July dwelling values reach a new high says CoreLogic
According to the CoreLogic Home Value Index results for July, dwelling values for the combined capitals have risen by 0.8 per cent over the month – a new record high. This rise now takes the capital city dwelling values 6.3 per cent higher over the first seven months of the year.
Even though dwelling values are rising overall for the combined capitals, four out of eight Australian capital cities have seen a fall in dwelling values over the month of July. Darwin experienced the greatest fall with a decline of -6.2 per cent for the month, -7 per cent for the quarter and -7.5 per cent YOY. Following this was Perth (-0.9 per cent for the month), Brisbane (-0.8 per cent) and then Canberra (-0.7 per cent).
Whilst these four capital cities experienced a decline, the rate of growth across the combined capitals aggregate index also slowed down slightly after a good April and May. Sydney and Melbourne have experienced a slowdown in their annual rate of growth, with July indices showing Sydney sitting at 9.1 per cent capital gain, whilst Melbourne sits at 7.5 per cent over the last 12 months.
Sydney still ranks as the strongest growing city for July with an increase of 1.3 per cent for the month and 5.6 per cent for the quarter. This is followed by Melbourne and Hobart who both saw dwelling values increase 1.1 per cent for the month, but Melbourne only saw dwelling values increase by 3.5 per cent for the quarter compared to Hobart’s 5.2 per cent increase.
The annual rate of growth for the last 12 months is now tracking at 6.1 per cent, compared to October last year which saw figures hit a peak of 11.1 per cent across the combined capitals. The current 6.1 per cent is reported as the slowest annual rate of appreciation since September 2013.

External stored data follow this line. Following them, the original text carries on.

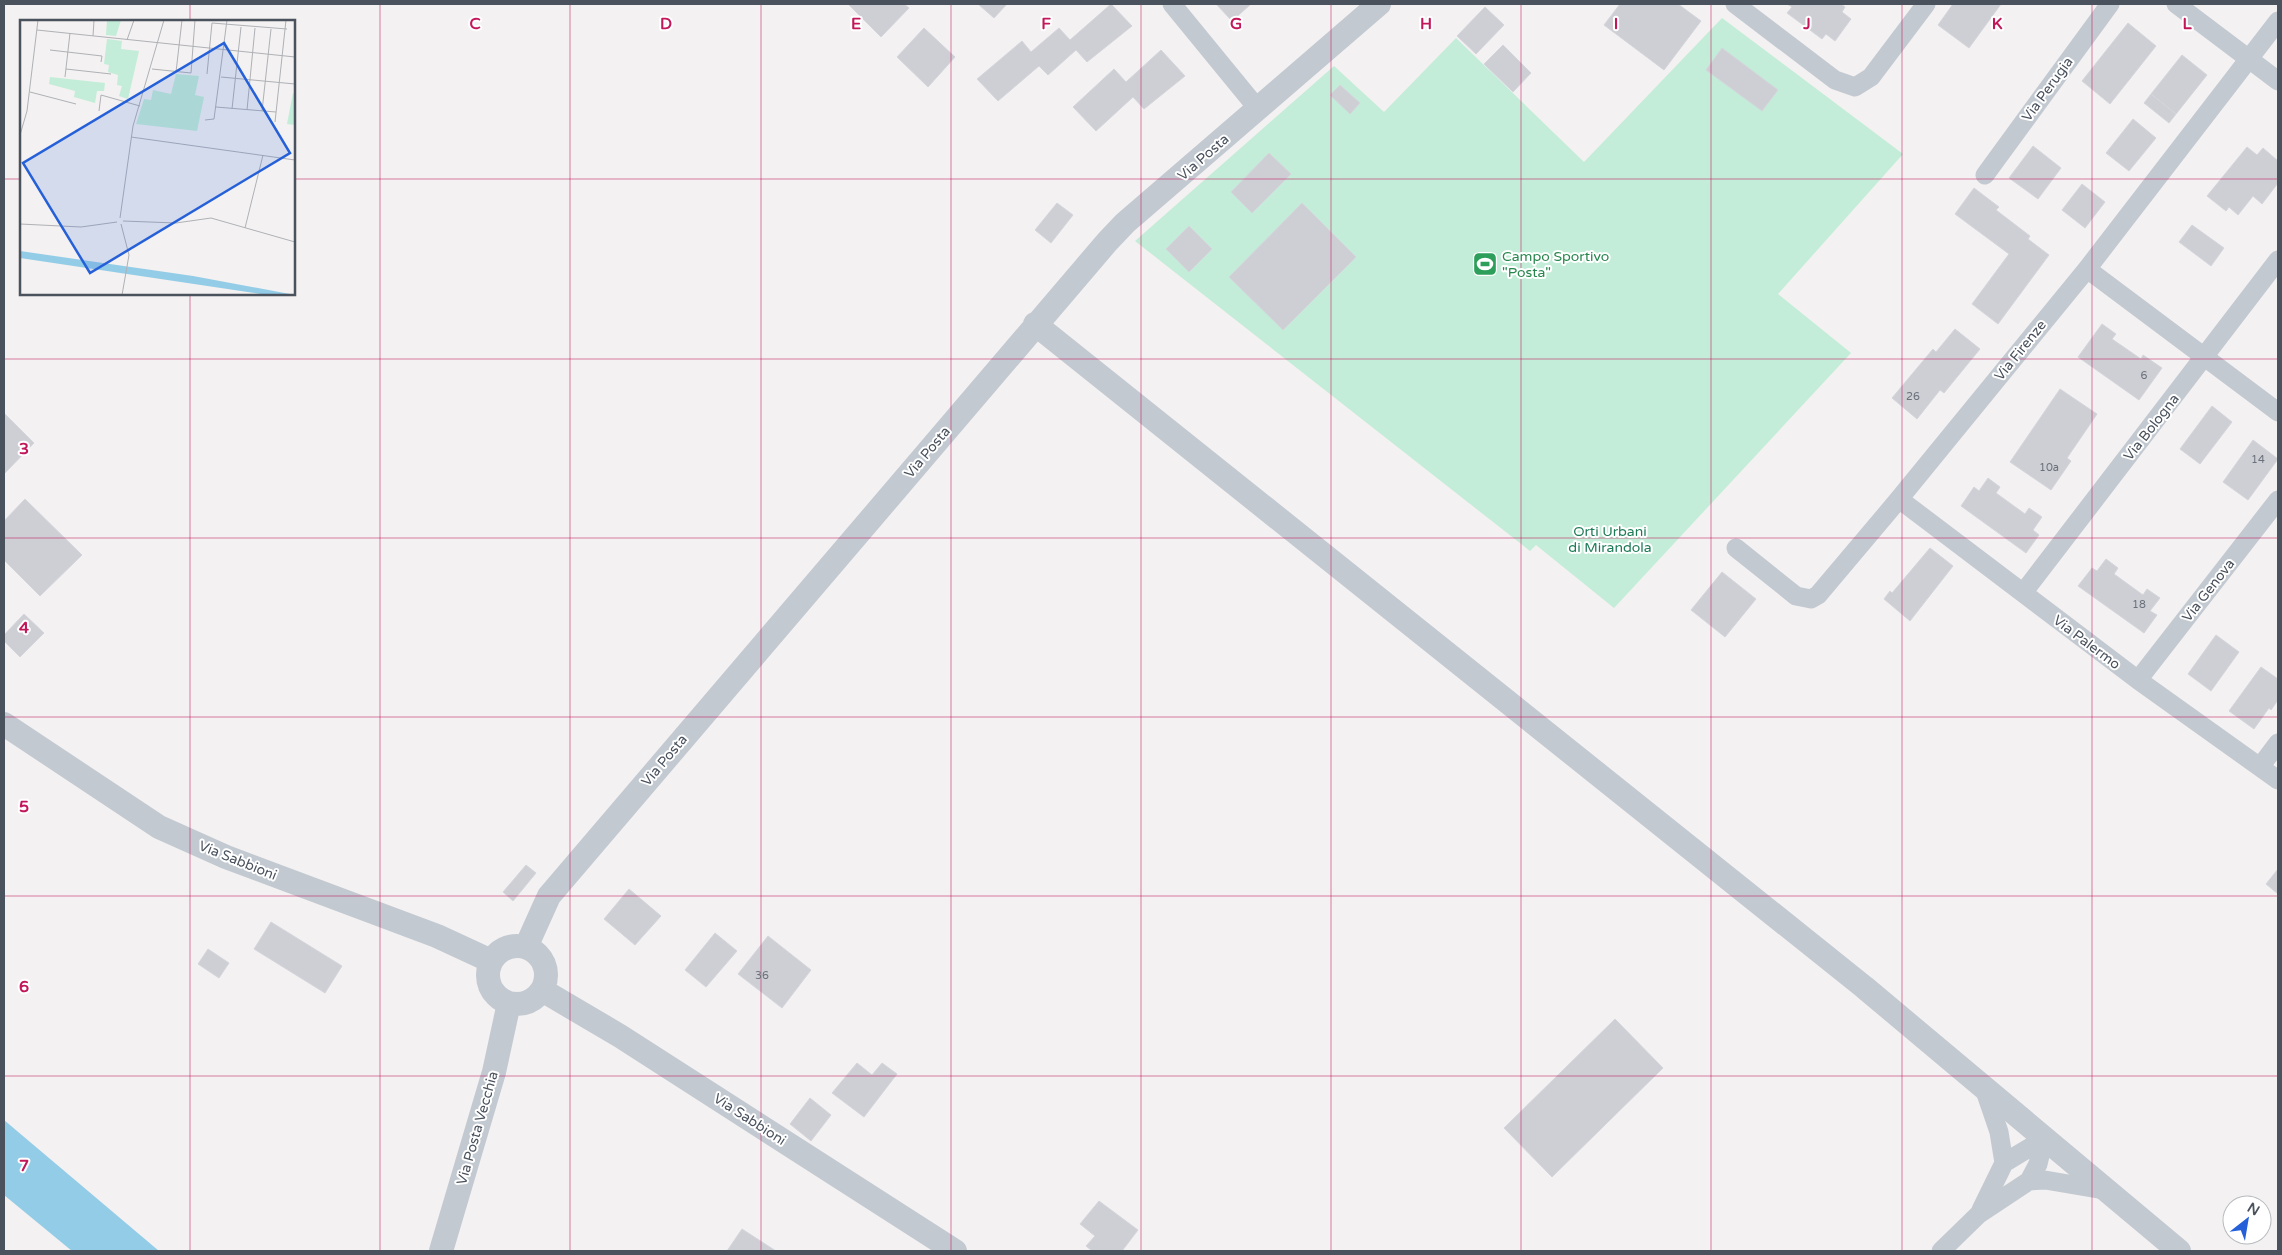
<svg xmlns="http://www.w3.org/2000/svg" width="2282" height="1255" font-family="'Varela Round',sans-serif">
<rect width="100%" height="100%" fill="#f3f1f1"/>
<!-- green -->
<path fill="#c3edd8" d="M1722,18L1903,154L1778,294L1851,353L1614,608L1536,545L1530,551L1135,241L1334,66L1384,112L1456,38L1584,162Z"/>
<!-- water -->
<path fill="#93cce7" d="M4,1120L159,1251H72L4,1195Z"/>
<!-- building -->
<path fill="#cecfd5" stroke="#d5d6dc" d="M848,4H904L909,8L881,37Z
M978,4H1007L994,18Z
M1111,4L1132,26L1087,62L1076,50L1048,75L1039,66L998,101L977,79L1022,41L1031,52L1059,28L1070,40Z
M1216,4H1251L1232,21Z
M1620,4H1678L1701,21L1664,70L1604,25Z
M1787,4H1841L1845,7L1842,12L1851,19L1835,41L1826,34L1822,39L1787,13L1792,7Z
M1953,4H2001L1969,48L1938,25Z
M1485,7L1504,25L1476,54L1457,36Z
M2128,23L2156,46L2110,104L2082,81Z
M924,28L955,57L928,87L897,57Z
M1503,45L1531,73L1513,92L1484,64Z
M1722,48L1778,90L1762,111L1706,70Z
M1161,50L1185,76L1144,109L1133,97L1096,131L1073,107L1114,69L1126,82Z
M2182,55L2207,75L2176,114L2151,94Z
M1340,85L1360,103L1350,114L1330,95Z
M2151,94L2176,114L2169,123L2144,103Z
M2133,119L2156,138L2129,171L2106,153Z
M2033,146L2061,168L2038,199L2009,178Z
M2247,147L2257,155L2263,148L2278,161V183L2262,204L2253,196L2238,215L2229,207L2226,211L2207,196Z
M1269,153L1291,174L1252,213L1231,192Z
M2082,184L2105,202L2085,228L2062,210Z
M1974,188L1999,207L1996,210L2030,236L2028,239L2049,255L1998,324L1972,304L2009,254L1955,214Z
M1057,203L1073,215L1051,243L1035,230Z
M1302,203L1356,257L1283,330L1229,277Z
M2192,225L2224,248L2211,266L2179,242Z
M1189,226L1212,249L1189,272L1166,249Z
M2102,324L2116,334L2112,339L2141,359L2143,355L2162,368L2139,400L2078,357Z
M1955,329L1980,349L1944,393L1940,390L1917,419L1892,398L1933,349L1936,352Z
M2060,389L2097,414L2067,458L2071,461L2051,490L2010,462Z
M2212,406L2232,422L2200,464L2180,449Z
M4,413L34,443L4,474Z
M2253,440L2278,459L2248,500L2223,482Z
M1988,478L2000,487L1996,493L2025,514L2029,508L2042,517L2033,530L2039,535L2026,553L1961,506L1974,487L1979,491Z
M25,499L82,555L40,596L4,560V521Z
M1930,548L1953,566L1910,621L1884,599L1890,591L1892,593Z
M2106,559L2118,568L2114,574L2143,595L2147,589L2160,598L2150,611L2157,615L2144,633L2078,586L2092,568L2097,571Z
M1722,572L1756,599L1725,637L1691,610Z
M24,614L44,633L20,657L4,641V635Z
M2216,635L2239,652L2211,691L2188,674Z
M2261,667L2278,679V700L2271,710L2269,708L2254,729L2229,711Z
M526,865L536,873L513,901L503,892Z
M2278,869V894L2266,884Z
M629,889L661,916L635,945L604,919Z
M271,922L342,966L325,993L254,949Z
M715,933L737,951L706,987L685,970Z
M768,936L811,970L782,1008L738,974Z
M208,949L229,963L219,978L198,964Z
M1615,1019L1663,1068L1552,1177L1504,1128Z
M857,1063L872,1075L882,1063L897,1074L864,1117L832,1093Z
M810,1098L831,1115L811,1141L790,1124Z
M1099,1201L1138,1230L1122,1251H1092L1086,1246L1095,1236L1080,1224Z
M742,1229L776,1251H727Z"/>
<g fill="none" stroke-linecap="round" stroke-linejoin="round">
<!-- minor -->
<path stroke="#c2c9d1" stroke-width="19" d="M1172,4L1258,109
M1735,4L1835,80L1855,87L1871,77L1926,4
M2176,4L2278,81
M1985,175L2110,4
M2087,269L2278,412
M1899,499L2138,680L2278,780
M1736,548L1796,596L1811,599L1818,595L1899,499L2087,269L2278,21
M2023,593L2278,260
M2138,680L2278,500
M2260,767L2278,743
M1984,1088L1999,1132L2004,1163
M2029,1181L2038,1164L2044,1139
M1981,1210L2004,1163L2044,1139
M1941,1251L1979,1214L2029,1181L2045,1180L2104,1190"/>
<!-- tertiary -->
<path stroke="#c2c9d1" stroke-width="24" d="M1035,324L1864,987L2179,1251
M4,724L159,827L226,857L437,936L491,961
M488 975a29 29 0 1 1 58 0a29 29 0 1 1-58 0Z
M526,947L549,896L1107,242L1125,223L1379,4
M542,990L620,1036L955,1251
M441,1251L494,1072L509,1003"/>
</g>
<!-- grid -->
<path fill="none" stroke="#c2185b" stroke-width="1" stroke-opacity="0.55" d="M190,4V21M380,4V1251M570,4V1251M761,4V1251M951,4V1251M1141,4V1251M1331,4V1251M1521,4V1251M1711,4V1251M1902,4V1251M2092,4V1251M4,179H21M294,179H2278M190,294V1251M4,359H2278M4,538H2278M4,717H2278M4,896H2278M4,1076H2278"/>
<!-- icons -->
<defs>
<symbol id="stadium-square" viewBox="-11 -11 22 22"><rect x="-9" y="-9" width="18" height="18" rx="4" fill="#2e9e5b" stroke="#fff"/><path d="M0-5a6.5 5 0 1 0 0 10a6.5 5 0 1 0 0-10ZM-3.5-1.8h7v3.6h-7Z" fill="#fff"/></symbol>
</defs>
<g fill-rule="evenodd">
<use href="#stadium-square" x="1471" y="250" width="28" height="28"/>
</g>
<g text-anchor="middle" stroke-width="4" stroke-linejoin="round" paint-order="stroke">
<!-- number labels -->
<g font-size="11" fill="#6b717b">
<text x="2144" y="379">6</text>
<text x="1913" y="400">26</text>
<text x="2258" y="463">14</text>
<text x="2049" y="471">10a</text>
<text x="2139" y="608">18</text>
<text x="762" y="979">36</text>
</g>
<!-- street labels -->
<g font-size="14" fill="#4a525d" stroke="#fff">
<text transform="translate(2047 89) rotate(-54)" y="5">Via Perugia</text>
<text transform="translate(1203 157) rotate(-41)" y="5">Via Posta</text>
<text transform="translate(2020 350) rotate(-51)" y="5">Via Firenze</text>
<text transform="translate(2151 427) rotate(-52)" y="5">Via Bologna</text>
<text transform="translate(927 452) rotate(-50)" y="5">Via Posta</text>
<text transform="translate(2208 590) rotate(-52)" y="5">Via Genova</text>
<text transform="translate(2087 642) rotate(37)" y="5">Via Palermo</text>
<text transform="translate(664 760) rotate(-50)" y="5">Via Posta</text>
<text transform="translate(238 860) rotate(22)" y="5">Via Sabbioni</text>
<text transform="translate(750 1119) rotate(33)" y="5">Via Sabbioni</text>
<text transform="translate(477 1128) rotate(-74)" y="5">Via Posta Vecchia</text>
</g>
<!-- leisure labels -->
<g font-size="14" fill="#27864d" stroke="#fff" text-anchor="start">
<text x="1502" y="261">Campo Sportivo<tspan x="1502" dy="16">"Posta"</tspan></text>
</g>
<!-- park labels -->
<g font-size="14" fill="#1d7b57" stroke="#fff">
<text x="1610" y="536">Orti Urbani<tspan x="1610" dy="16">di Mirandola</tspan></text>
</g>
</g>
<!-- overview -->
<g transform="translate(20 20)">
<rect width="275" height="275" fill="#f3f1f1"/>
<path d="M87,0H101L96,16L86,15ZM87,19L102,21L101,29L119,31L108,79L99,76L102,66L97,65L98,55L88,52L89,45L84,44ZM156,54L179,56L175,75L184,77L177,111L116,104L124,79L131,80L133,70L151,74ZM30,57L85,63L84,71H77L75,83L54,77L55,71L29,64ZM273,73L275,74V105L267,104Z" fill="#c3edd8"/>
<path d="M0,231L173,256L275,275H247L0,238Z" fill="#93cce7"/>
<path fill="none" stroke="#afb1b6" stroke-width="1" d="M17,10L275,37M73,16L74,0M107,20L114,0M30,30L82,36L81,42M46,49L91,54M132,49L171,53L175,0M156,52L162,0M187,54L192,3L267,9M45,57L50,13M201,57L275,64M10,72L56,84M196,87L256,92M212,89L221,7M227,90L235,8M79,91L81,75L120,86M242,91L251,9M185,100L194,99L207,0M255,102L266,0M0,115L7,91L18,0M111,117L275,140M100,198L113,106L144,0M103,201L156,203L191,198L275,222M0,204L61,207L97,202M101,204L109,235L102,275M225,208L243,135"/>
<path fill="#2560d9" fill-opacity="0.15" stroke="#2560d9" stroke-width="2.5" d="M204,23L270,133L70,253L3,143Z"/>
<rect width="275" height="275" fill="none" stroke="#4a525d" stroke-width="2.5"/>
</g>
<g font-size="16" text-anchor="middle" font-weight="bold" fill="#c2185b" stroke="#fff" stroke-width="4" stroke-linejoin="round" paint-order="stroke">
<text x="475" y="29">C</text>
<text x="666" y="29">D</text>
<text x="856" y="29">E</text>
<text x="1046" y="29">F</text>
<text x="1236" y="29">G</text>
<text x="1426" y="29">H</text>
<text x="1616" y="29">I</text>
<text x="1807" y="29">J</text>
<text x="1997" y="29">K</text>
<text x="2187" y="29">L</text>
<text x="24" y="454">3</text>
<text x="24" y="633">4</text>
<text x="24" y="812">5</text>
<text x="24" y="992">6</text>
<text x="24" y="1171">7</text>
</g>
<!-- border -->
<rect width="2282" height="1255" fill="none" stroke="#4a525d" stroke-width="10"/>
<!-- north arrow -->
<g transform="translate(2247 1220) rotate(31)"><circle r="24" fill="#ffffff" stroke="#b7babe"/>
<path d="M0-4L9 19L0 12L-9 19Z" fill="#2560d9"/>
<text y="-8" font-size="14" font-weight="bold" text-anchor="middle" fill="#4a525d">N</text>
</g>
</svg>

Compared to this time last year, both Sydney and Melbourne’s capital gains reached a peak with dwelling values rising by 18.4 per cent per annum for Sydney and 14.2 per cent per annum for Melbourne. That is pretty much double what it is today. However, it is important to bear in mind that the growth that both Sydney and Melbourne are seeing today is still good growth and should not be overshadowed by the extreme growth experienced by both markets last year.
The median dwelling prices in both Sydney and Melbourne have also come down a lot since its peak last year and now sits at $775,000 and $585,000 respectively. Sydney units now sit at approximately $670,000 compared to $482,500 for Melbourne. Brisbane still remains the most affordable out of the three cities with the average unit priced at $395,000.
According to CoreLogic Head of Research Tim Lawless, “This demonstrates the strength in the Sydney and Melbourne growth trend with dwelling values across the two largest capitals recording a cumulative 61.3 per cent and 42.0 per cent over the cycle to date.”
He also added, “The recent moderation in the rate of capital gains should be viewed as a positive sign that growth in dwelling values may be returning to more sustainable levels. However, the growth trend rate is still tracking considerably faster than income growth resulting in a deterioration of housing affordability.”
Rental yields however remain fairly average for cities and historic lows for others. Brisbane in particular is experiencing good rental yields with 4.2 per cent for houses and 5.3 per cent for units. Sydney in comparison achieves 2.9 per cent for houses and 3.9 per cent for units, whilst Melbourne is pretty much similar with 2.8 per cent for house and 4.0 per cent rental yield for units. Melbourne now records the lowest gross yield for houses (2.8 per cent), whilst Sydney has the lowest yield for units at 3.9 per cent.
The falling rental yields is down to a recent fall in weekly rents. Mr Lawless states, “If the pace of capital gains continues to trend lower, low rental yields are likely to lead to financing challenges due to tighter serviceability requirements and the impact on cash flow, not to mention a potential increase in rental supply resulting in higher vacancy rates.”
With Brisbane the most affordable city out of Sydney and Melbourne and one of the stronger candidates for good rental yields, it will be interesting to see whether Brisbane will pick up the slack over the next few months, especially as interest rates still remain low, the election is now over and the introduction of the $20,000 first home owner grant (an increase of $5,000 for 12 months from 1 July 2016) has now in effect.